** DATA FOR THIS EXERCISE follows **

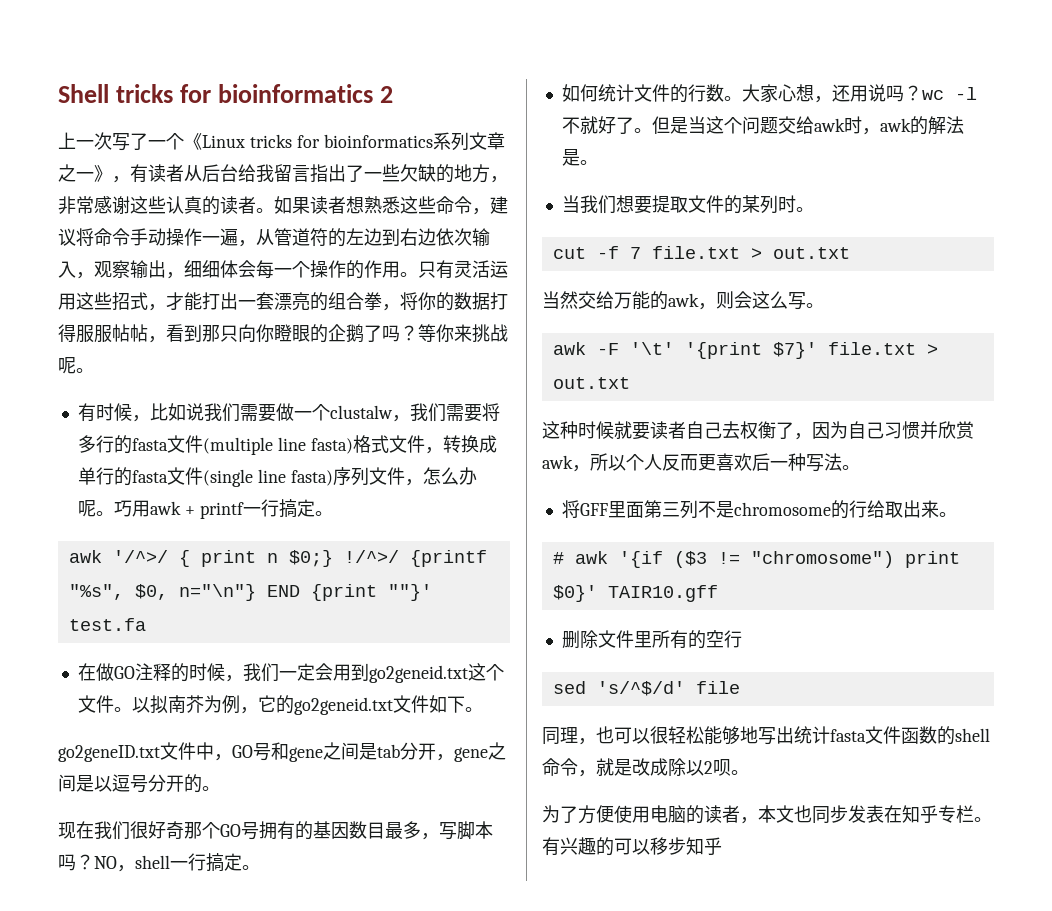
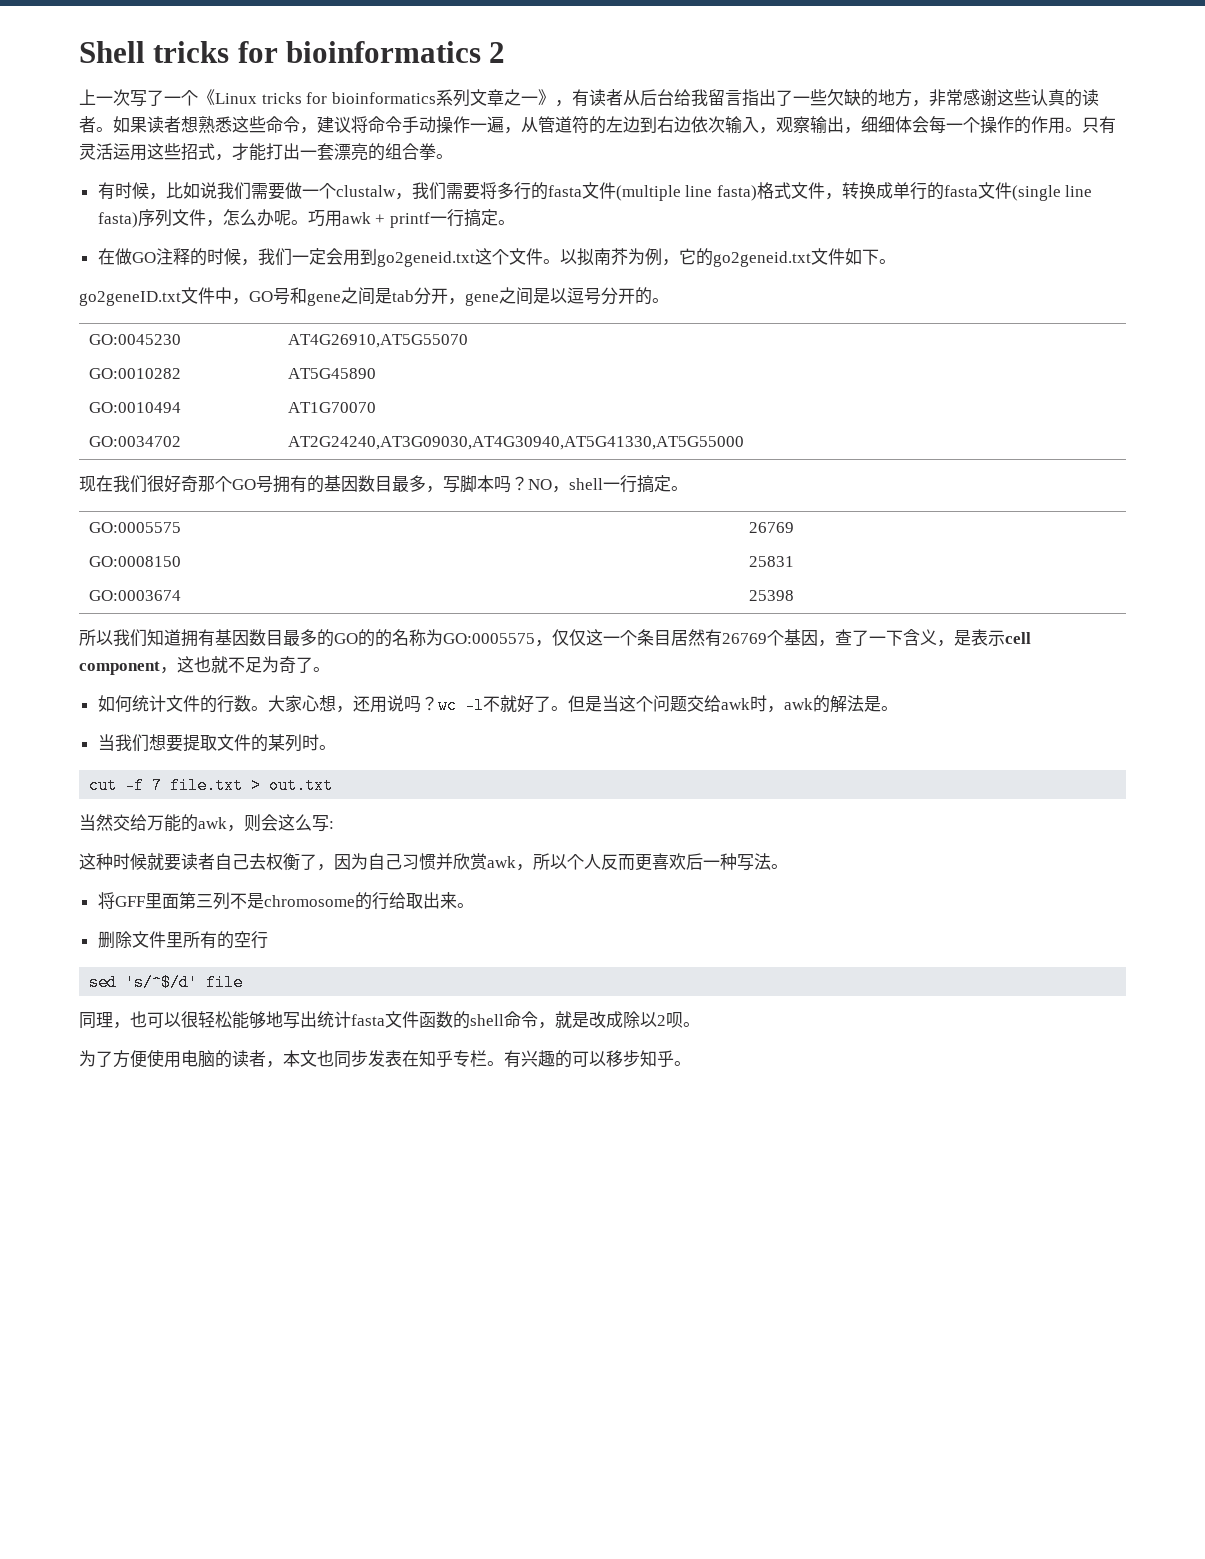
[382,292,508,311] [58,324,508,343] [58,357,76,374] ，将你的数据打得服服帖帖，看到那只向你瞪眼的企鹅了吗？等你来挑战呢 -> (436, 151) none
[68,550,487,567] [68,584,432,601] [68,618,146,631] // awk '/^>/ { print n $0;} !/^>/ {printf "%s", $0, n="\n"} END {print ""}' test.fa -> (515, 222) none
(220, 788) none -> [88,334,181,345] [287,334,468,348] [88,368,181,379] [287,368,376,379] [88,402,181,413] [287,402,376,413] [88,436,181,447] [287,436,744,450] // GO:0045230 | AT4G26910,AT5G55070 // GO:0010282 | AT5G45890 // GO:0010494 | AT1G70070 // GO:0034702 | AT2G24240,AT3G09030,AT4G30940,AT5G41330,AT5G55000
(260, 867) none -> [88,522,181,533] [748,522,794,533] [88,556,181,567] [748,556,794,567] [88,590,181,601] [748,590,794,601] [79,629,1031,647] [79,656,330,675] // GO:0005575 | 26769 // GO:0008150 | 25831 // GO:0003674 | 25398 // 所以我们知道拥有基因数目最多的GO的的名称为GO:0005575，仅仅这一个条目居然有26769个基因，查了一下含义，是表示cell component，这也就不足为奇了。
[806,303,824,308] [552,342,938,359] [552,377,630,389] 。 // awk -F '\t' '{print $7}' file.txt > out.txt -> [329,821,334,829] :
[552,551,960,568] [552,585,718,602] // # awk '{if ($3 != "chromosome") print $0}' TAIR10.gff -> (474, 905) none
(722, 846) none -> [674,1061,691,1066] 。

** End of DATA FOR THIS EXERCISE **

WORK INSTRUCTIONS: All of the data gets printed again exactly; the pictures do not.

RESPONSE TO THE EXERCISE:
[382,292,508,311] [58,324,508,343] [58,357,76,374] ，将你的数据打得服服帖帖，看到那只向你瞪眼的企鹅了吗？等你来挑战呢 -> (436, 151) none
[68,550,487,567] [68,584,432,601] [68,618,146,631] // awk '/^>/ { print n $0;} !/^>/ {printf "%s", $0, n="\n"} END {print ""}' test.fa -> (515, 222) none
(220, 788) none -> [88,334,181,345] [287,334,468,348] [88,368,181,379] [287,368,376,379] [88,402,181,413] [287,402,376,413] [88,436,181,447] [287,436,744,450] // GO:0045230 | AT4G26910,AT5G55070 // GO:0010282 | AT5G45890 // GO:0010494 | AT1G70070 // GO:0034702 | AT2G24240,AT3G09030,AT4G30940,AT5G41330,AT5G55000
(260, 867) none -> [88,522,181,533] [748,522,794,533] [88,556,181,567] [748,556,794,567] [88,590,181,601] [748,590,794,601] [79,629,1031,647] [79,656,330,675] // GO:0005575 | 26769 // GO:0008150 | 25831 // GO:0003674 | 25398 // 所以我们知道拥有基因数目最多的GO的的名称为GO:0005575，仅仅这一个条目居然有26769个基因，查了一下含义，是表示cell component，这也就不足为奇了。
[806,303,824,308] [552,342,938,359] [552,377,630,389] 。 // awk -F '\t' '{print $7}' file.txt > out.txt -> [329,821,334,829] :
[552,551,960,568] [552,585,718,602] // # awk '{if ($3 != "chromosome") print $0}' TAIR10.gff -> (474, 905) none
(722, 846) none -> [674,1061,691,1066] 。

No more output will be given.